Copy all lines holding the word "Adhesive" from the entries.

+++ DATA +++

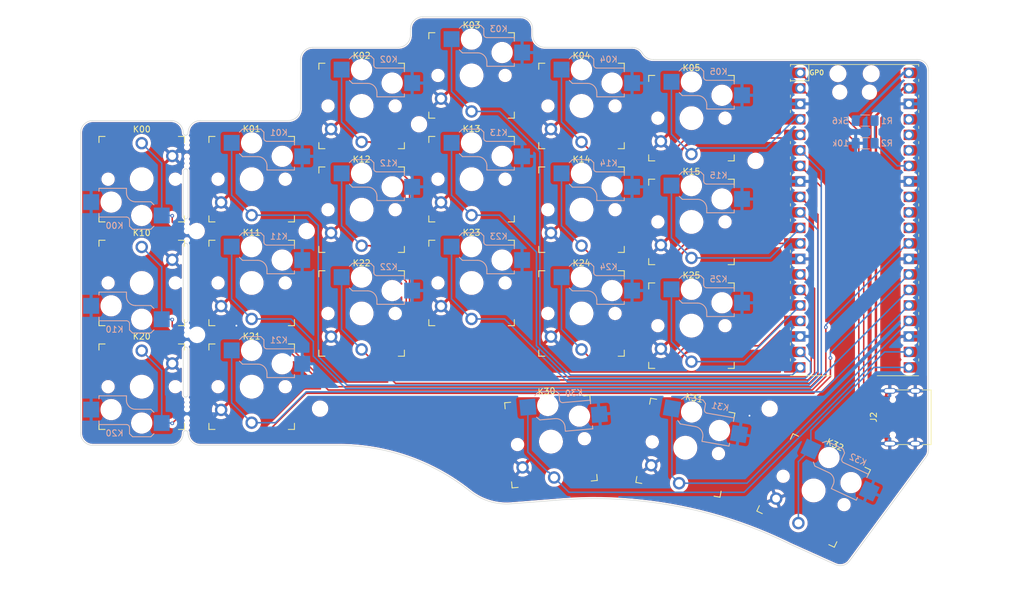
<source format=kicad_pcb>
(kicad_pcb
	(version 20240108)
	(generator "pcbnew")
	(generator_version "8.0")
	(general
		(thickness 1.6)
		(legacy_teardrops no)
	)
	(paper "A4")
	(title_block
		(rev "rev1.0")
	)
	(layers
		(0 "F.Cu" signal)
		(31 "B.Cu" signal)
		(32 "B.Adhes" user "B.Adhesive")
		(33 "F.Adhes" user "F.Adhesive")
		(34 "B.Paste" user)
		(35 "F.Paste" user)
		(36 "B.SilkS" user "B.Silkscreen")
		(37 "F.SilkS" user "F.Silkscreen")
		(38 "B.Mask" user)
		(39 "F.Mask" user)
		(40 "Dwgs.User" user "User.Drawings")
		(41 "Cmts.User" user "User.Comments")
		(42 "Eco1.User" user "User.Eco1")
		(43 "Eco2.User" user "User.Eco2")
		(44 "Edge.Cuts" user)
		(45 "Margin" user)
		(46 "B.CrtYd" user "B.Courtyard")
		(47 "F.CrtYd" user "F.Courtyard")
		(48 "B.Fab" user)
		(49 "F.Fab" user)
		(50 "User.1" user)
		(51 "User.2" user)
		(52 "User.3" user)
		(53 "User.4" user)
		(54 "User.5" user)
		(55 "User.6" user)
		(56 "User.7" user)
		(57 "User.8" user)
		(58 "User.9" user)
	)
	(setup
		(stackup
			(layer "F.SilkS"
				(type "Top Silk Screen")
			)
			(layer "F.Paste"
				(type "Top Solder Paste")
			)
			(layer "F.Mask"
				(type "Top Solder Mask")
				(thickness 0.01)
			)
			(layer "F.Cu"
				(type "copper")
				(thickness 0.035)
			)
			(layer "dielectric 1"
				(type "core")
				(thickness 1.51)
				(material "FR4")
				(epsilon_r 4.5)
				(loss_tangent 0.02)
			)
			(layer "B.Cu"
				(type "copper")
				(thickness 0.035)
			)
			(layer "B.Mask"
				(type "Bottom Solder Mask")
				(thickness 0.01)
			)
			(layer "B.Paste"
				(type "Bottom Solder Paste")
			)
			(layer "B.SilkS"
				(type "Bottom Silk Screen")
			)
			(copper_finish "None")
			(dielectric_constraints no)
		)
		(pad_to_mask_clearance 0)
		(allow_soldermask_bridges_in_footprints no)
		(pcbplotparams
			(layerselection 0x00010fc_ffffffff)
			(plot_on_all_layers_selection 0x0000000_00000000)
			(disableapertmacros no)
			(usegerberextensions yes)
			(usegerberattributes yes)
			(usegerberadvancedattributes yes)
			(creategerberjobfile yes)
			(dashed_line_dash_ratio 12.000000)
			(dashed_line_gap_ratio 3.000000)
			(svgprecision 6)
			(plotframeref no)
			(viasonmask no)
			(mode 1)
			(useauxorigin no)
			(hpglpennumber 1)
			(hpglpenspeed 20)
			(hpglpendiameter 15.000000)
			(pdf_front_fp_property_popups yes)
			(pdf_back_fp_property_popups yes)
			(dxfpolygonmode yes)
			(dxfimperialunits yes)
			(dxfusepcbnewfont yes)
			(psnegative no)
			(psa4output no)
			(plotreference yes)
			(plotvalue yes)
			(plotfptext yes)
			(plotinvisibletext no)
			(sketchpadsonfab no)
			(subtractmaskfromsilk no)
			(outputformat 1)
			(mirror no)
			(drillshape 0)
			(scaleselection 1)
			(outputdirectory "./gerber")
		)
	)
	(net 0 "")
	(net 1 "GND")
	(net 2 "/k00")
	(net 3 "/k01")
	(net 4 "/k02")
	(net 5 "/k03")
	(net 6 "/k04")
	(net 7 "/k05")
	(net 8 "/k10")
	(net 9 "/k11")
	(net 10 "/k12")
	(net 11 "/k13")
	(net 12 "/k14")
	(net 13 "/k15")
	(net 14 "/k20")
	(net 15 "/k21")
	(net 16 "/k22")
	(net 17 "/k23")
	(net 18 "/k24")
	(net 19 "/k25")
	(net 20 "/k30")
	(net 21 "/k31")
	(net 22 "/k32")
	(net 23 "rx")
	(net 24 "tx")
	(net 25 "VBUS")
	(net 26 "vbus_sense")
	(net 27 "unconnected-(J2-SBU2-PadB8)")
	(net 28 "unconnected-(J2-CC2-PadB5)")
	(net 29 "unconnected-(J2-CC1-PadA5)")
	(net 30 "unconnected-(J2-SBU1-PadA8)")
	(net 31 "unconnected-(U2-RUN-Pad30)")
	(net 32 "unconnected-(U2-GPIO26_ADC0-Pad31)")
	(net 33 "VCC")
	(net 34 "unconnected-(U2-GPIO27_ADC1-Pad32)")
	(net 35 "unconnected-(U2-ADC_VREF-Pad35)")
	(net 36 "unconnected-(U2-3V3-Pad36)")
	(net 37 "unconnected-(U2-3V3_EN-Pad37)")
	(net 38 "unconnected-(U2-GPIO27_ADC1-Pad32)_1")
	(net 39 "unconnected-(U2-RUN-Pad30)_1")
	(net 40 "unconnected-(U2-3V3-Pad36)_1")
	(net 41 "unconnected-(U2-GPIO26_ADC0-Pad31)_1")
	(net 42 "unconnected-(U2-3V3_EN-Pad37)_1")
	(net 43 "unconnected-(U2-ADC_VREF-Pad35)_1")
	(footprint "keyswitches:Kailh_socket_PG1350_optional" (layer "F.Cu") (at 164 94))
	(footprint "keyswitches:Kailh_socket_PG1350_optional" (layer "F.Cu") (at 146 92))
	(footprint "keyswitches:Kailh_socket_PG1350_optional" (layer "F.Cu") (at 92 104))
	(footprint "keyswitches:Kailh_socket_PG1350_optional" (layer "F.Cu") (at 110 58))
	(footprint "beekeeb_lib:MountingHole_2.2mm_M2-8mm" (layer "F.Cu") (at 103.2 107.6))
	(footprint "keyswitches:Kailh_socket_PG1350_optional" (layer "F.Cu") (at 74 87 180))
	(footprint "RPi_Pico:RPi_Pico_SMD_TH" (layer "F.Cu") (at 190.7032 76.708))
	(footprint "keyswitches:Kailh_socket_PG1350_optional" (layer "F.Cu") (at 146 58))
	(footprint "keyswitches:Kailh_socket_PG1350_optional" (layer "F.Cu") (at 110 75))
	(footprint "beekeeb_lib:MountingHole_2.2mm_M2-8mm" (layer "F.Cu") (at 174.5 67))
	(footprint "keyswitches:Kailh_socket_PG1350_optional" (layer "F.Cu") (at 141 113 5))
	(footprint "beekeeb_lib:MountingHole_2.2mm_M2-8mm" (layer "F.Cu") (at 83 95.5))
	(footprint "keyswitches:Kailh_socket_PG1350_optional" (layer "F.Cu") (at 92 70))
	(footprint "beekeeb_lib:mousebites_2" (layer "F.Cu") (at 81.4 78.5 90))
	(footprint "beekeeb_lib:mousebites_3" (layer "F.Cu") (at 81.4 108.4352 90))
	(footprint "beekeeb_lib:mousebites_2" (layer "F.Cu") (at 81.4 95.5 90))
	(footprint "keyswitches:Kailh_socket_PG1350_optional" (layer "F.Cu") (at 146 75))
	(footprint "keyswitches:Kailh_socket_PG1350_optional" (layer "F.Cu") (at 128 87))
	(footprint "keyswitches:Kailh_socket_PG1350_optional"
		(layer "F.Cu")
		(uuid "83389342-341d-4149-aaf9-0824346fcd8e")
		(at 128 53)
		(descr "Kailh \"Choc\" PG1350 keyswitch with optional socket mount")
		(tags "kailh,choc")
		(property "Reference" "K03"
			(at 0 -8.255 0)
			(layer "F.SilkS")
			(uuid "14855801-8f44-4f5e-ab81-ed42d847ed77")
			(effects
				(font
					(size 1 1)
					(thickness 0.15)
				)
			)
		)
		(property "Value" "KEYSW"
			(at 0 8.25 0)
			(layer "F.Fab")
			(uuid "4055b357-393c-467b-b2cc-71034cd4083f")
			(effects
				(font
					(size 1 1)
					(thickness 0.15)
				)
			)
		)
		(property "Footprint" ""
			(at 0 0 0)
			(layer "F.Fab")
			(hide yes)
			(uuid "615a9a76-b5d2-4543-85d5-73938b11fa0a")
			(effects
				(font
					(size 1.27 1.27)
					(thickness 0.15)
				)
			)
		)
		(property "Datasheet" ""
			(at 0 0 0)
			(layer "F.Fab")
			(hide yes)
			(uuid "bc3f6051-d0f2-4e22-9bce-9505a7d27beb")
			(effects
				(font
					(size 1.27 1.27)
					(thickness 0.15)
				)
			)
		)
		(property "Description" ""
			(at 0 0 0)
			(layer "F.Fab")
			(hide yes)
			(uuid "fddd9036-c71f-4947-a18c-986fe08604a6")
			(effects
				(font
					(size 1.27 1.27)
					(thickness 0.15)
				)
			)
		)
		(path "/54806f1f-1157-4537-9759-fe03678c206a")
		(sheetfile "keyboard_pcb.kicad_sch")
		(attr through_hole)
		(fp_line
			(start -2 -7.7)
			(end -1.5 -8.2)
			(stroke
				(width 0.15)
				(type solid)
			)
			(layer "B.SilkS")
			(uuid "196b4d12-8e07-4703-8fe8-4da98394f0b6")
		)
		(fp_line
			(start -2 -4.2)
			(end -1.5 -3.7)
			(stroke
				(width 0.15)
				(type solid)
			)
			(layer "B.SilkS")
			(uuid "f778b720-4dba-4694-97cb-af3248f3da0b")
		)
		(fp_line
			(start -1.5 -8.2)
			(end 1.5 -8.2)
			(stroke
				(width 0.15)
				(type solid)
			)
			(layer "B.SilkS")
			(uuid "6d7c2e86-d608-4fc0-bcf7-35c71063fe44")
		)
		(fp_line
			(start -1.5 -3.7)
			(end 1 -3.7)
			(stroke
				(width 0.15)
				(type solid)
			)
			(layer "B.SilkS")
			(uuid "d076536f-da37-4d8c-8f35-e9649c792465")
		)
		(fp_line
			(start 1.5 -8.2)
			(end 2 -7.7)
			(stroke
				(width 0.15)
				(type solid)
			)
			(layer "B.SilkS")
			(uuid "942bb509-0865-4ee6-a623-811abdc04cfe")
		)
		(fp_line
			(start 2 -6.7)
			(end 2 -7.7)
			(stroke
				(width 0.15)
				(type solid)
			)
			(layer "B.SilkS")
			(uuid "00285115-56ef-45e8-8528-f99553a17b5e")
		)
		(fp_line
			(start 2.5 -2.2)
			(end 2.5 -1.5)
			(stroke
				(width 0.15)
				(type solid)
			)
			(layer "B.SilkS")
			(uuid "0787ede9-95c1-4b0a-9bc2-b45cb9e49f9b")
		)
		(fp_line
			(start 2.5 -1.5)
			(end 7 -1.5)
			(stroke
				(width 0.15)
				(type solid)
			)
			(layer "B.SilkS")
			(uuid "57184437-fcd7-4f17-b91e-bb6262dffb85")
		)
		(fp_line
			(start 7 -6.2)
			(end 2.5 -6.2)
			(stroke
				(width 0.15)
				(type solid)
			)
			(layer "B.SilkS")
			(uuid "679644e3-5194-49c9-bc2f-670fb057cc6d")
		)
		(fp_line
			(start 7 -5.6)
			(end 7 -6.2)
			(stroke
				(width 0.15)
				(type solid)
			)
			(layer "B.SilkS")
			(uuid "c034b99a-2648-448e-baa6-0eff97e95a31")
		)
		(fp_line
			(start 7 -1.5)
			(end 7 -2)
			(stroke
				(width 0.15)
				(type solid)
			)
			(layer "B.SilkS")
			(uuid "8174ff25-f2f4-4079-ac82-9d147c6420b9")
		)
		(fp_arc
			(start 1 -3.7)
			(mid 2.06066 -3.26066)
			(end 2.5 -2.2)
			(stroke
				(width 0.15)
				(type solid)
			)
			(layer "B.SilkS")
			(uuid "f3472f66-06f8-4d1d-8970-a78970a3d87c")
		)
		(fp_arc
			(start 2.5 -6.2)
			(mid 2.146447 -6.346447)
			(end 2 -6.7)
			(stroke
				(width 0.15)
				(type solid)
			)
			(layer "B.SilkS")
			(uuid "e3b225b6-9dd7-4224-bfd0-ec113e04e53e")
		)
		(fp_line
			(start -7 -6)
			(end -7 -7)
			(stroke
				(width 0.15)
				(type solid)
			)
			(layer "F.SilkS")
			(uuid "b298629a-6446-4c5e-b89f-d777a2adc734")
		)
		(fp_line
			(start -7 7)
			(end -7 6)
			(stroke
				(width 0.15)
				(type solid)
			)
			(layer "F.SilkS")
			(uuid "1b9d78c4-3203-44e3-958f-425f2e4ec9ec")
		)
		(fp_line
			(start -7 7)
			(end -6 7)
			(stroke
				(width 0.15)
				(type solid)
			)
			(layer "F.SilkS")
			(uuid "bb129291-f2e6-46dd-9837-54ea9080eef3")
		)
		(fp_line
			(start -6 -7)
			(end -7 -7)
			(stroke
				(width 0.15)
				(type solid)
			)
			(layer "F.SilkS")
			(uuid "c1dda76a-acc4-4d23-b272-ba16345aa407")
		)
		(fp_line
			(start 6 7)
			(end 7 7)
			(stroke
				(width 0.15)
				(type solid)
			)
			(layer "F.SilkS")
			(uuid "2a047ba3-1265-48c2-9aba-747f2aba922c")
		)
		(fp_line
			(start 7 -7)
			(end 6 -7)
			(stroke
				(width 0.15)
				(type solid)
			)
			(layer "F.SilkS")
			(uuid "17c2b79c-d7bc-4b6f-ae65-62d9c6c44a17")
		)
		(fp_line
			(start 7 -7)
			(end 7 -6)
			(stroke
				(width 0.15)
				(type solid)
			)
			(layer "F.SilkS")
			(uuid "1d9bf0eb-4cb4-4316-98f4-e0581ba1b289")
		)
		(fp_line
			(start 7 6)
			(end 7 7)
			(stroke
				(width 0.15)
				(type solid)
			)
			(layer "F.SilkS")
			(uuid "2e8a0e7d-b8cb-4d7e-ba29-f94a45314cf7")
		)
		(fp_line
			(start -6.9 6.9)
			(end -6.9 -6.9)
			(stroke
				(width 0.15)
				(type solid)
			)
			(layer "Eco2.User")
			(uuid "a3d9cdb6-e43b-461e-a4de-1d1950b91964")
		)
		(fp_line
			(start -6.9 6.9)
			(end 6.9 6.9)
			(stroke
				(width 0.15)
				(type solid)
			)
			(layer "Eco2.User")
			(uuid "0bf9a605-1ed3-48a5-aa63-5e0c16fb660e")
		)
		(fp_line
			(start -2.6 -3.1)
			(end -2.6 -6.3)
			(stroke
				(width 0.15)
				(type solid)
			)
			(layer "Eco2.User")
			(uuid "a1aad2b7-d537-4ebe-9600-9849a0eda02a")
		)
		(fp_line
			(start -2.6 -3.1)
			(end 2.6 -3.1)
			(stroke
				(width 0.15)
				(type solid)
			)
			(layer "Eco2.User")
			(uuid "cd3851c8-43a7-44ba-a57d-7da51bf4d405")
		)
		(fp_line
			(start 2.6 -6.3)
			(end -2.6 -6.3)
			(stroke
				(width 0.15)
				(type solid)
			)
			(layer "Eco2.User")
			(uuid "def56ef8-2877-4427-9903-57250c5a3b07")
		)
		(fp_line
			(start 2.6 -3.1)
			(end 2.6 -6.3)
			(stroke
				(width 0.15)
				(type solid)
			)
			(layer "Eco2.User")
			(uuid "b1ffd1fd-32ab-4a8c-9cb0-68c64d5846a8")
		)
		(fp_line
			(start 6.9 -6.9)
			(end -6.9 -6.9)
			(stroke
				(width 0.15)
				(type solid)
			)
			(layer "Eco2.User")
			(uuid "fb9fd0cb-b849-4e64-8a61-8cf837849888")
		)
		(fp_line
			(start 6.9 -6.9)
			(end 6.9 6.9)
			(stroke
				(width 0.15)
				(type solid)
			)
			(layer "Eco2.User")
			(uuid "1c1eddbd-710f-43b1-b47c-5e4765a94756")
		)
		(fp_line
			(start -4.5 -7.25)
			(end -2 -7.25)
			(stroke
				(width 0.12)
				(type solid)
			)
			(layer "B.Fab")
			(uuid "79e03ae3-04c1-4136-9d11-edbf8450c5e6")
		)
		(fp_line
			(start -4.5 -4.75)
			(end -4.5 -7.25)
			(stroke
				(width 0.12)
				(type solid)
			)
			(layer "B.Fab")
			(uuid "0868def6-5403-4cbf-93a7-6389dbc95ce3")
		)
		(fp_line
			(start -2 -7.7)
			(end -1.5 -8.2)
			(stroke
				(width 0.15)
				(type solid)
			)
			(layer "B.Fab")
			(uuid "d0d3b33b-5670-48ba-8a91-62efcaa81f41")
		)
		(fp_line
			(start -2 -4.75)
			(end -4.5 -4.75)
			(stroke
				(width 0.12)
				(type solid)
			)
			(layer "B.Fab")
			(uuid "8cbb6c57-e33d-447e-ba35-edd9102428e5")
		)
		(fp_line
			(start -2 -4.25)
			(end -2 -7.7)
			(stroke
				(width 0.12)
				(type solid)
			)
			(layer "B.Fab")
			(uuid "baa88fca-098c-4fc0-9b12-9583d4b93589")
		)
		(fp_line
			(start -2 -4.2)
			(end -1.5 -3.7)
			(stroke
				(width 0.15)
				(type solid)
			)
			(layer "B.Fab")
			(uuid "3c5f9d0f-421a-4a95-82bb-a1d8b812a4c6")
		)
		(fp_line
			(start -1.5 -8.2)
			(end 1.5 -8.2)
			(stroke
				(width 0.15)
				(type solid)
			)
			(layer "B.Fab")
			(uuid "2ef496d7-ab49-4982-9d58-a0c76b781f8d")
		)
		(fp_line
			(start -1.5 -3.7)
			(end 1 -3.7)
			(stroke
				(width 0.15)
				(type solid)
			)
			(layer "B.Fab")
			(uuid "af8379f6-aca4-4c68-88d2-144d961c43cd")
		)
		(fp_line
			(start 1.5 -8.2)
			(end 2 -7.7)
			(stroke
				(width 0.15)
				(type solid)
			)
			(layer "B.Fab")
			(uuid "ce74344b-32a5-45f1-b0fc-6903c09e3eed")
		)
		(fp_
... [1047551 chars truncated]
</source>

+++

YOUR RESPONSE =>
		(32 "B.Adhes" user "B.Adhesive")
		(33 "F.Adhes" user "F.Adhesive")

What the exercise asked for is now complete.